Evolutionary geneticist Hendrik Poinar, director of the McMaster Ancient DNA Centre and author on the study, said: “The genetic data show a strong signal of migration, moving back and forth across the continent, driven what appears to be entirely by climate.

“These mastodons were living in Alaska at a time when it was warm, as well as Mexico and parts of Central America.

“These weren’t stationary populations – the data show there was constant movement back and forth.”

According to the researchers, dramatic and repeated temperature fluctuations took place routinely on the planet for millions of years.

Cycles of glacial and interglacial periods over the last 800,000 years resulted in periodic expansion of the ice sheet across approximately 50% of the habitable land in North America.

Researchers identified five distinct groups – or clades – of mastodons.

Two originated from eastern Beringia (a region that historically adjoined Russia and America).

The authors found no overlap in the ages of the specimens from the eastern Beringia groups and suggest that the two clades likely resulted from separate expansions into this region.

This coincided with interglacial periods when warm climatic conditions supported the establishment of forests and wetlands, according to the study.

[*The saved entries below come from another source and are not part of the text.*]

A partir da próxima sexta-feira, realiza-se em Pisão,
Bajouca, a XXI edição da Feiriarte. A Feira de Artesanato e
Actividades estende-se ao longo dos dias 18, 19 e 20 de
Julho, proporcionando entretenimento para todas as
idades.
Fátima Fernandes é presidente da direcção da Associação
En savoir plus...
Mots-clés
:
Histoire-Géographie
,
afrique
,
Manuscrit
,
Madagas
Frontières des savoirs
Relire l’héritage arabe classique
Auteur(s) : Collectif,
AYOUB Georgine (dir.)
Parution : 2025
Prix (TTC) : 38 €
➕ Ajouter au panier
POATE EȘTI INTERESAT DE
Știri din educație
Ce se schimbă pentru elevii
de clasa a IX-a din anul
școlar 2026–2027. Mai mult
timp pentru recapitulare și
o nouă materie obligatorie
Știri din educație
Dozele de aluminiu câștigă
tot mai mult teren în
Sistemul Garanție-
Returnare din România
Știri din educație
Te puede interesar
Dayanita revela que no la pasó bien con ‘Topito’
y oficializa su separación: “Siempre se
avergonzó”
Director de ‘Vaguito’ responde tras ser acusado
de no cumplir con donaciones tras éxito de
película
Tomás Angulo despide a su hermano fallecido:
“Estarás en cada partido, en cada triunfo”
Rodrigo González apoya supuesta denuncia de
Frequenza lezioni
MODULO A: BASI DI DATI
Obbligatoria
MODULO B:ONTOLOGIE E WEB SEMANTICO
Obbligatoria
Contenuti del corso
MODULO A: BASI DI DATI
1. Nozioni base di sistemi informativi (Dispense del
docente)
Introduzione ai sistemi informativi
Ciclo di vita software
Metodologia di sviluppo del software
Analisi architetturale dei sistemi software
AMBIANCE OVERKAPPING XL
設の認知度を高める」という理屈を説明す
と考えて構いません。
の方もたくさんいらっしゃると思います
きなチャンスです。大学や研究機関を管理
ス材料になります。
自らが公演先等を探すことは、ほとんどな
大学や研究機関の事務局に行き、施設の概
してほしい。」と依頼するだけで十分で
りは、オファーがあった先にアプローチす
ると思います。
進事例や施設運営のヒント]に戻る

The research suggests that mastodons were travelling vast distances in response to warming climate conditions and melting ice sheets, from warmer environments to the northernmost reaches of Alaska and the Yukon.

However, despite these massive increases in territory, northern populations were much less genetically diverse, rendering them more vulnerable to extinction.

Emil Karpinski, lead author on the study and a graduate student at the Ancient DNA Centre and the Department of Biology at McMaster University, said: “By looking genetically at these animals which lived for the last 800,000 years, we can actually see the make-up of these populations that made it up to the north.

“It’s really interesting because a lot of species presently, like moose and beaver, are rapidly expanding their range northwards by as much as tens to hundreds of kilometres every century.”